(Exercise material begins)
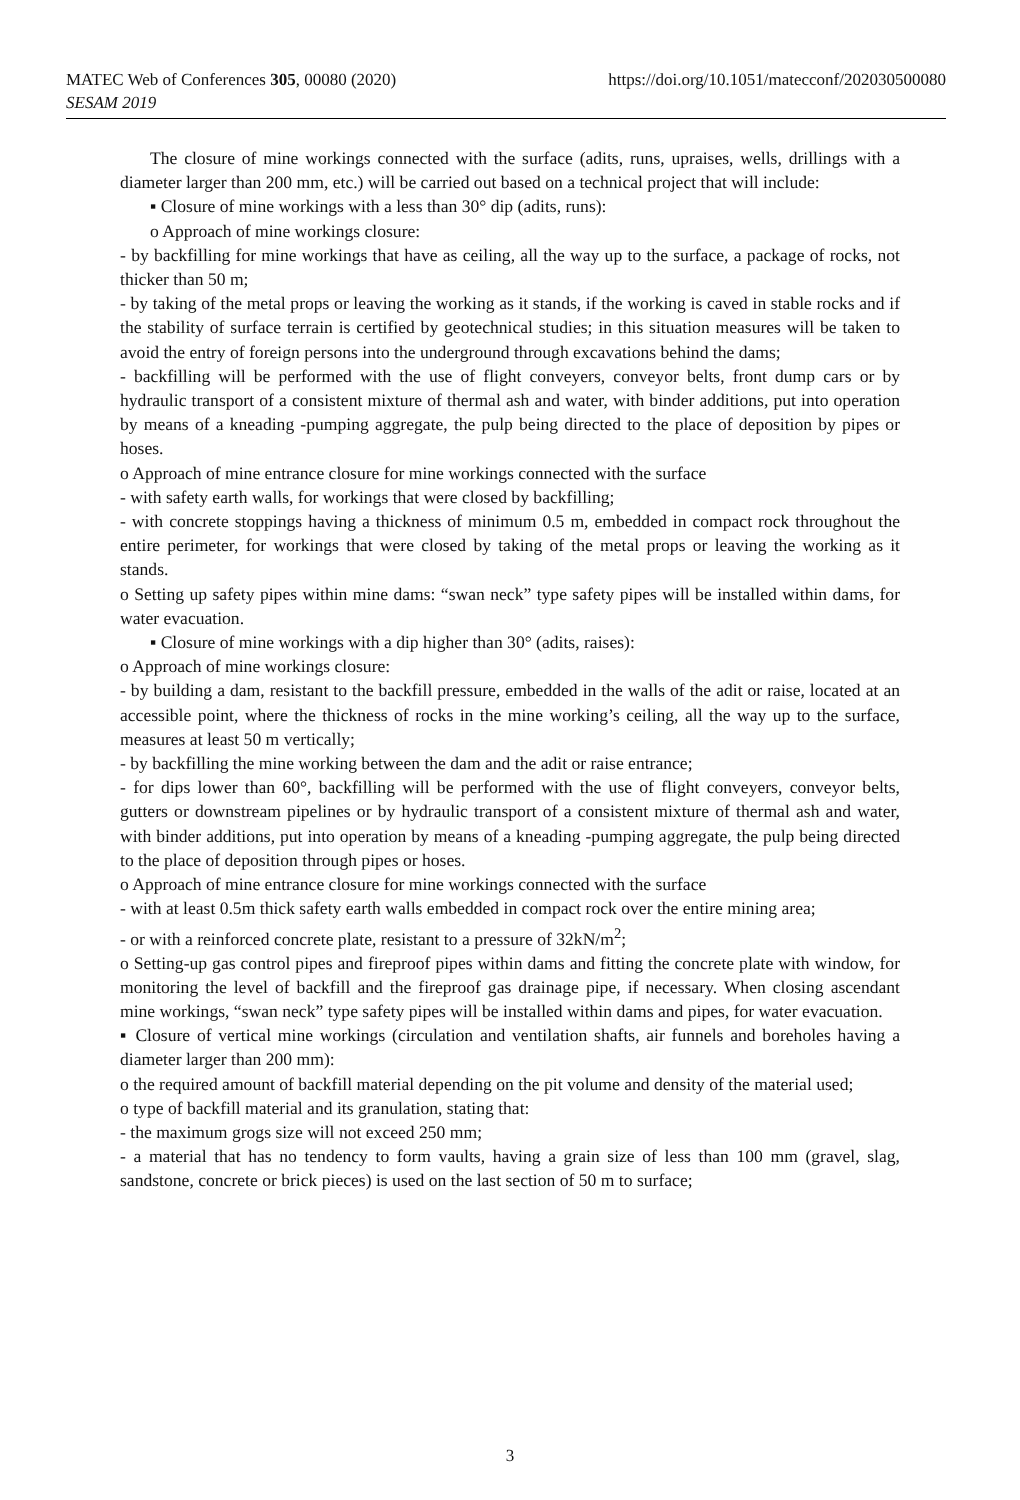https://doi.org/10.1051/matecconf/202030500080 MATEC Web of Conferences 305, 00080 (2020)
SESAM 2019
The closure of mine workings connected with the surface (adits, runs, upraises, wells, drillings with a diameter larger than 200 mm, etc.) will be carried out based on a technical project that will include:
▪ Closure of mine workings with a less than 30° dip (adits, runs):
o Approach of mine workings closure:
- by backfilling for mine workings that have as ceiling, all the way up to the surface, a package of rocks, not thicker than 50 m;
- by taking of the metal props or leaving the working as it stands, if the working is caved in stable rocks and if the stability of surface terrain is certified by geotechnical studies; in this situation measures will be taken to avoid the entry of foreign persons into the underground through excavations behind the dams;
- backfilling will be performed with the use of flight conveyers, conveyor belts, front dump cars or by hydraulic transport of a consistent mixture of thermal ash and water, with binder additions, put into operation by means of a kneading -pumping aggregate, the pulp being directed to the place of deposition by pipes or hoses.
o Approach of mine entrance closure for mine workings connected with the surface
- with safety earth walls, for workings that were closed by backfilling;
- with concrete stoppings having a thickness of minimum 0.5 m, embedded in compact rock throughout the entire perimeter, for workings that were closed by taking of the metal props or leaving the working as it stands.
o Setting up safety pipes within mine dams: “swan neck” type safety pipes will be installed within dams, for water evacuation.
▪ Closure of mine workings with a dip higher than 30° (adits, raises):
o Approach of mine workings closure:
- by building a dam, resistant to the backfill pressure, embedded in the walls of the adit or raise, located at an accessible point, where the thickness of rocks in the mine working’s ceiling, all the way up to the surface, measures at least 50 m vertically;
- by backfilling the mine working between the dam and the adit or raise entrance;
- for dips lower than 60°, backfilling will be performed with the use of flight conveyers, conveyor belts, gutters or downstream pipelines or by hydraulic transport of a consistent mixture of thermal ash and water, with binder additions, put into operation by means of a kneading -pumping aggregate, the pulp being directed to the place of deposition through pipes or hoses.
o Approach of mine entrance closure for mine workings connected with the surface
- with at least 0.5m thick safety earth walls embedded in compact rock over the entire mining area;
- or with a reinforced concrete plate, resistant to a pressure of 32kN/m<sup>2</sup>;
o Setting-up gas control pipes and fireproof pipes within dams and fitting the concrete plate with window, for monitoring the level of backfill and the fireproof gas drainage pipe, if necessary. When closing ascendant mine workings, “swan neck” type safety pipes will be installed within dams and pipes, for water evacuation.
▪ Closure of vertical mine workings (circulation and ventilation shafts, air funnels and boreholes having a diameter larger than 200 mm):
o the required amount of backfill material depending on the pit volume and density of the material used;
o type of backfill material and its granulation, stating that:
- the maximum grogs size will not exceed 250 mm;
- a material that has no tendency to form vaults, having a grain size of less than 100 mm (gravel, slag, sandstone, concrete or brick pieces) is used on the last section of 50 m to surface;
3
(Exercise material ends)
(Exercise material begins)
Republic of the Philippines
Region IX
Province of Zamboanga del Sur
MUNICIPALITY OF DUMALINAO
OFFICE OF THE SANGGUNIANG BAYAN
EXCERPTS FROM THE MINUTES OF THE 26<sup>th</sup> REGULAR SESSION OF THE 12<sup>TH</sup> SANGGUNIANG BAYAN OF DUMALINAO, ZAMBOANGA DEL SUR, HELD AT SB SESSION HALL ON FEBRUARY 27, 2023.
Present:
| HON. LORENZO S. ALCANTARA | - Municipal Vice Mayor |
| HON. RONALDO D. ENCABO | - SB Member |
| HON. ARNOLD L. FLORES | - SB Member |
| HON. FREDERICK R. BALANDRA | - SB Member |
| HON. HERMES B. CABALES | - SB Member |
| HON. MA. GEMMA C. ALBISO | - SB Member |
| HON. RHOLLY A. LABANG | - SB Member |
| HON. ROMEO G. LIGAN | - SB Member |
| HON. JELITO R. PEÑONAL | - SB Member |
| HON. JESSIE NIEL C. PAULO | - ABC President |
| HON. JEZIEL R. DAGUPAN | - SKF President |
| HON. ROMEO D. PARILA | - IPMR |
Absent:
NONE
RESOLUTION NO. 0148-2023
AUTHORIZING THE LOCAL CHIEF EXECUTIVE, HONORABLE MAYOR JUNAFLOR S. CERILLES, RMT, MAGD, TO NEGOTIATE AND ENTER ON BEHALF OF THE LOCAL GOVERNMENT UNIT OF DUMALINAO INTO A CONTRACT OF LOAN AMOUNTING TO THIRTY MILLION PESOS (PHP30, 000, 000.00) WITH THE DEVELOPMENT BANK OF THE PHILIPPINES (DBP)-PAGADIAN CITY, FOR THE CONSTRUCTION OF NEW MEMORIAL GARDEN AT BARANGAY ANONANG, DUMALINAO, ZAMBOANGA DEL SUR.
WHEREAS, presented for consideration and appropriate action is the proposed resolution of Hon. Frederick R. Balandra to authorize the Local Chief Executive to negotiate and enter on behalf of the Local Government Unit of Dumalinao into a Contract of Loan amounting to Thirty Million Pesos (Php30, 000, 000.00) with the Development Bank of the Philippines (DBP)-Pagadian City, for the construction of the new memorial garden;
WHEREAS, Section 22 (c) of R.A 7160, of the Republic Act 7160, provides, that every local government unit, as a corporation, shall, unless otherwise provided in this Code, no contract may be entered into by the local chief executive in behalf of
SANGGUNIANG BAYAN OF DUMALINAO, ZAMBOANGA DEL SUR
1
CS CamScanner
(Exercise material ends)
Look through the entries above and copy each line that has "stands" in it.

**Reply to the task:**
- by taking of the metal props or leaving the working as it stands, if the working is caved in stable rocks and if the stability of surface terrain is certified by geotechnical studies; in this situation measures will be taken to avoid the entry of foreign persons into the underground through excavations behind the dams;
- with concrete stoppings having a thickness of minimum 0.5 m, embedded in compact rock throughout the entire perimeter, for workings that were closed by taking of the metal props or leaving the working as it stands.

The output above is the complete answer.